» **Exercise prompt**:
Copy out the rdflib XMP post word for word, from "The first problem" to "val=graph.value(subject=x,predicate=ns['type'])".

TechnoBlog
Some computer and technology related musings.

Subscribe to
Posts [Atom]
links open windows
Sunday, April 26, 2009
Parsing XMP with python & rdflib

I have a python script that creates a web gallery. Currently it uses data from IPTC info in the files. I've been wanting to add XMP support to it for some time but couldn't find a solution. The adobe sdk is in C++ and doesn't work with python. The exempi project re-wrote it in C for use with python but it's apparently tied to pthreads on *nix. Since I don't need to create XMP just read it I started looking at RDF parsers for python and found rdflib. To get the XMP data from the images I wrote a script using info from the adobe sdk regarding how it is stored in various file types.

First off XMP is a subset of RDF encoded in XML. RDF deals with data in triples ( subject, predicate, value) which form a graph. Lists and arrays are formed by triples with the same subject and one of the predicates is 'type' with a value of 'Alt','Bag','List',or 'Seq'. the other predicates are either empty or are '_1','_2' etc. which designates the order of entries.

The first problem I ran into was a lack of documentation on rdflib. The only tutorials / examples I could find dealt with retreiving a single value which doesn't help when most of the data I needed was Alt or Bag. The second problem was that the parser was choking on the data I gave it which contained XML other that RDF. It just occured to me that I should have tried load instead of parse. Anyway, here is the method I've used to retreive data:


def getData(graph, pred):
''' '''
try : x=graph.objects(None, pred).next()
except StopIteration : x=None
if not isinstance(x,BNode) : return x
ns=Namespace(RDF.RDFNS)
val=graph.value(subject=x,predicate=ns['type'])
if val in [RDF.Alt,RDF.Bag,RDF.Seq,RDF.List] :
return Seq(graph,x)
return None

Collected data:
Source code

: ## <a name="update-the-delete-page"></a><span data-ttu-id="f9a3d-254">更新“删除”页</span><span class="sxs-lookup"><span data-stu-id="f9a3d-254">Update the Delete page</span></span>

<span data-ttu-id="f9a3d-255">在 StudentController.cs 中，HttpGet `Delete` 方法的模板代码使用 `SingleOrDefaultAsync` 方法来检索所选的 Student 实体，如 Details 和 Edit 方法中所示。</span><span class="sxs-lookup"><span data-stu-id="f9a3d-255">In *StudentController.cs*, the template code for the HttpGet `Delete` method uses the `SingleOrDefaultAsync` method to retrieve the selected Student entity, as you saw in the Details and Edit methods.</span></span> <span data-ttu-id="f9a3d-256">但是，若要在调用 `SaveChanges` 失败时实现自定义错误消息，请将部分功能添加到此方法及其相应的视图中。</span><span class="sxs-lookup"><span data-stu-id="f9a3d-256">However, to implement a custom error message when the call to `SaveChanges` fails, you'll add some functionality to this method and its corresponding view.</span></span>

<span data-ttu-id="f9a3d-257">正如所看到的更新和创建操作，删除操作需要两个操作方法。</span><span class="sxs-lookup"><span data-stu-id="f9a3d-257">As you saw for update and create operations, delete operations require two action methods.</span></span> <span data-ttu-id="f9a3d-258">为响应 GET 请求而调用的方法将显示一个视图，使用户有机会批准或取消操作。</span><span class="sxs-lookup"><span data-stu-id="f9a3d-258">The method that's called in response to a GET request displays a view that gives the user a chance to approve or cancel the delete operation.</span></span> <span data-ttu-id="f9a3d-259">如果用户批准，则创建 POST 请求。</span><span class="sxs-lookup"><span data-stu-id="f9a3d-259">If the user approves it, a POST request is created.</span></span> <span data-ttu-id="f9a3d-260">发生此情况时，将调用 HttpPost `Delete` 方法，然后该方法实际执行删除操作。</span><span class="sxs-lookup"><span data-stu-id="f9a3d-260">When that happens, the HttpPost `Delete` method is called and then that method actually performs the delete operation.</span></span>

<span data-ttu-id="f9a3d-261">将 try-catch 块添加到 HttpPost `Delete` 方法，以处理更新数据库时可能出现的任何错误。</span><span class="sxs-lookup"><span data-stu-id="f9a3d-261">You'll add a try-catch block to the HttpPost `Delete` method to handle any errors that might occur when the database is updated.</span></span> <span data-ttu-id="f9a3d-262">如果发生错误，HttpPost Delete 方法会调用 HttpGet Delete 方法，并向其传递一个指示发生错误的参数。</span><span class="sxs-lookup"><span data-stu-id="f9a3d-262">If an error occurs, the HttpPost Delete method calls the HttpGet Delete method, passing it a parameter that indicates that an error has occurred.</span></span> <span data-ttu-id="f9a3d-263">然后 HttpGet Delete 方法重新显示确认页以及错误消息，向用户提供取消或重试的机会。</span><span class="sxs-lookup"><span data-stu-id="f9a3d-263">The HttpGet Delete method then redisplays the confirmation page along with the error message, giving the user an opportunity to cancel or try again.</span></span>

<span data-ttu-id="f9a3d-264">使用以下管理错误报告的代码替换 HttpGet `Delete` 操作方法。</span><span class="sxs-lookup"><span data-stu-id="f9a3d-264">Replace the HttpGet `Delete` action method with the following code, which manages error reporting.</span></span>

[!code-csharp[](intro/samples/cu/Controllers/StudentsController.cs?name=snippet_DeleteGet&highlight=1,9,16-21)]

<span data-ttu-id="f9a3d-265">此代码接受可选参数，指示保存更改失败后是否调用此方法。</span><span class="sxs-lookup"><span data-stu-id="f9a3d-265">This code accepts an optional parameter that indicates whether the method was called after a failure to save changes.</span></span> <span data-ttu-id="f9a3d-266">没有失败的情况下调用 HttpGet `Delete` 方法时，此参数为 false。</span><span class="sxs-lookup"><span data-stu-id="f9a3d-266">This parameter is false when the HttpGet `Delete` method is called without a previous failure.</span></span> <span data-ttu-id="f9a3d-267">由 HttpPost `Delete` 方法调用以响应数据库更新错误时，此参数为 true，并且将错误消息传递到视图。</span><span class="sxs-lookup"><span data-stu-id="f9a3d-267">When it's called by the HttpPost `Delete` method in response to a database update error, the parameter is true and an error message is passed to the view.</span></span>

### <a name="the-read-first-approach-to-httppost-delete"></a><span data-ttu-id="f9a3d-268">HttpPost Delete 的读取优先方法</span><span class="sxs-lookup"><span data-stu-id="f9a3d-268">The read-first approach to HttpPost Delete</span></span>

--

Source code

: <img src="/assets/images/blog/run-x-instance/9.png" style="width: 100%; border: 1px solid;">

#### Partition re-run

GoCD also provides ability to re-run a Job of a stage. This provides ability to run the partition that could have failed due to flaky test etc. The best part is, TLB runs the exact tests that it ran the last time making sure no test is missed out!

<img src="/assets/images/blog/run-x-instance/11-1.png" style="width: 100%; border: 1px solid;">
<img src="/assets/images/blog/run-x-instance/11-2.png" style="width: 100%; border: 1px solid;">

» **Answer space**:
The first problem I ran into was a lack of documentation on rdflib. The only tutorials / examples I could find dealt with retreiving a single value which doesn't help when most of the data I needed was Alt or Bag. The second problem was that the parser was choking on the data I gave it which contained XML other that RDF. It just occured to me that I should have tried load instead of parse. Anyway, here is the method I've used to retreive data:


def getData(graph, pred):
''' '''
try : x=graph.objects(None, pred).next()
except StopIteration : x=None
if not isinstance(x,BNode) : return x
ns=Namespace(RDF.RDFNS)
val=graph.value(subject=x,predicate=ns['type'])